Music and Internet Porn

Steven Hyden writes about reviewing Radiohead’s King Of Limbs and how opinions on music change over time:

Your opinions as a music fan tend to be instinctual and emotional—in contrast to the self-conscious, intellectual aesthetics of the critic—and you’re under no obligations to justify them beyond your own whims. Besides, there’s a lot of music out there; it can seem like a chore to spend extra time with something that seems unappealing at first contact when there are so many other choices. But one of the many great things about being a music fan is that you have an open invitation to revisit any artist whenever you feel like it; somebody that didn’t strike your fancy today might end up being a new obsession a year from now.

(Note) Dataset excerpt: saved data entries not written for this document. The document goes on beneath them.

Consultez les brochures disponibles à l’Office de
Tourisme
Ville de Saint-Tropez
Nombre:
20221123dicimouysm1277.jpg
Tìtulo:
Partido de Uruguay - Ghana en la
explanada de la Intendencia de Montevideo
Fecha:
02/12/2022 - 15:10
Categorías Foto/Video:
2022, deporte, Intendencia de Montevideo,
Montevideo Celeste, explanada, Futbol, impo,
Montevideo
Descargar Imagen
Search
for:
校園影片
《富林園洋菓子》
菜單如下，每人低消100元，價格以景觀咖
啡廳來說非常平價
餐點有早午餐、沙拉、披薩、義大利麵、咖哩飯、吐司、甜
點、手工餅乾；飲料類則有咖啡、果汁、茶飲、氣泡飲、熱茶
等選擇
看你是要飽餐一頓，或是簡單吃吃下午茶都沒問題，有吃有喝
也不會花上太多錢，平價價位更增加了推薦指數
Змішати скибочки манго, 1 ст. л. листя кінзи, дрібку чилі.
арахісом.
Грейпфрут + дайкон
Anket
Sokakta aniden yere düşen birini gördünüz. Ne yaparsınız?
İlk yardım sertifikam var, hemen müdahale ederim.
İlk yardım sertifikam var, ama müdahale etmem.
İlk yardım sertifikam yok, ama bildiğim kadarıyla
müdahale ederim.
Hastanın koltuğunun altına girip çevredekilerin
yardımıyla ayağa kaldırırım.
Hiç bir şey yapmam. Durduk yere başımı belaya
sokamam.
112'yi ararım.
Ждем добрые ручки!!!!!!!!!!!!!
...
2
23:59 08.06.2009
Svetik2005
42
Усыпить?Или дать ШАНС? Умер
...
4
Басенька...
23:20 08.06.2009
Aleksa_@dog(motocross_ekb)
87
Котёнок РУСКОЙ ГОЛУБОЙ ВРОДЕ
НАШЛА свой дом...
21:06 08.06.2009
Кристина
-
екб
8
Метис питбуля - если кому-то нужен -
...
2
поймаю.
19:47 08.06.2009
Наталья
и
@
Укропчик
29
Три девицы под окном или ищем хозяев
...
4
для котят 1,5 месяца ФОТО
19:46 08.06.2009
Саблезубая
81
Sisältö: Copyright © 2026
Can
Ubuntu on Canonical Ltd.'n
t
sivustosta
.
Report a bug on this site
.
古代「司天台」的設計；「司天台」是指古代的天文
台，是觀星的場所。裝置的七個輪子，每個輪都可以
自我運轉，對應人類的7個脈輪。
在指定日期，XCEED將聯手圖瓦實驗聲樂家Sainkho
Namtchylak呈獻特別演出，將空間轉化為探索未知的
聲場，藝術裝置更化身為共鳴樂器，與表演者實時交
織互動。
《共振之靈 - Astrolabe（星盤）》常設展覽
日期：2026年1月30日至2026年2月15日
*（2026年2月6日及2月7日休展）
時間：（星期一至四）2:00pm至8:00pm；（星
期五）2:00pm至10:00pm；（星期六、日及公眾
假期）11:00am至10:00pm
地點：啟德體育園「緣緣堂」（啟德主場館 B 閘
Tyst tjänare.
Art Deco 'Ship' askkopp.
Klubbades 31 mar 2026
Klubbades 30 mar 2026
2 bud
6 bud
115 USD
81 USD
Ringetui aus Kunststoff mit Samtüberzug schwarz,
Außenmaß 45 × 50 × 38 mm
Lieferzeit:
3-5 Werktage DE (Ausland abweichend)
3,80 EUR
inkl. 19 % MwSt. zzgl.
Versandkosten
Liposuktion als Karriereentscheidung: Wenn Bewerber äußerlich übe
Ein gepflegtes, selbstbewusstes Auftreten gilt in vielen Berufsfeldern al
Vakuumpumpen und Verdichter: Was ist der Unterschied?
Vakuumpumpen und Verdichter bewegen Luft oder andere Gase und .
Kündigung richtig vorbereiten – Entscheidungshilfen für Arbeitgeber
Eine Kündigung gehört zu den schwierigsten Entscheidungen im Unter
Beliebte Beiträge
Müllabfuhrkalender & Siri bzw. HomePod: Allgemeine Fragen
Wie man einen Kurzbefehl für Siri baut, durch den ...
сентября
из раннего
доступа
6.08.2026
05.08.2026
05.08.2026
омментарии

This is something I’ve been thinking of lately. When I was young I didn’t have so much music available to me. I bought maybe a CD or two each month, so I’d listen to albums over and over again and naturally grow fond of them over time even if I disliked them the first time around. But today there are millions and millions of tracks readily available to everybody — it’s tough to rediscover what you love, or find something to love about something you previously disliked, when there’s always something new enticing you.

It’s almost like what John Mayer said about pornography:

PLAYBOY: What’s your point about porn and relationships?

MAYER: Internet pornography has absolutely changed my generation’s expectations. How could you be constantly synthesizing an orgasm based on dozens of shots? You’re looking for the one photo out of 100 you swear is going to be the one you finish to, and you still don’t finish. Twenty seconds ago you thought that photo was the hottest thing you ever saw, but you throw it back and continue your shot hunt and continue to make yourself late for work. How does that not affect the psychology of having a relationship with somebody? It’s got to.

I think the same thing to music is happening in music.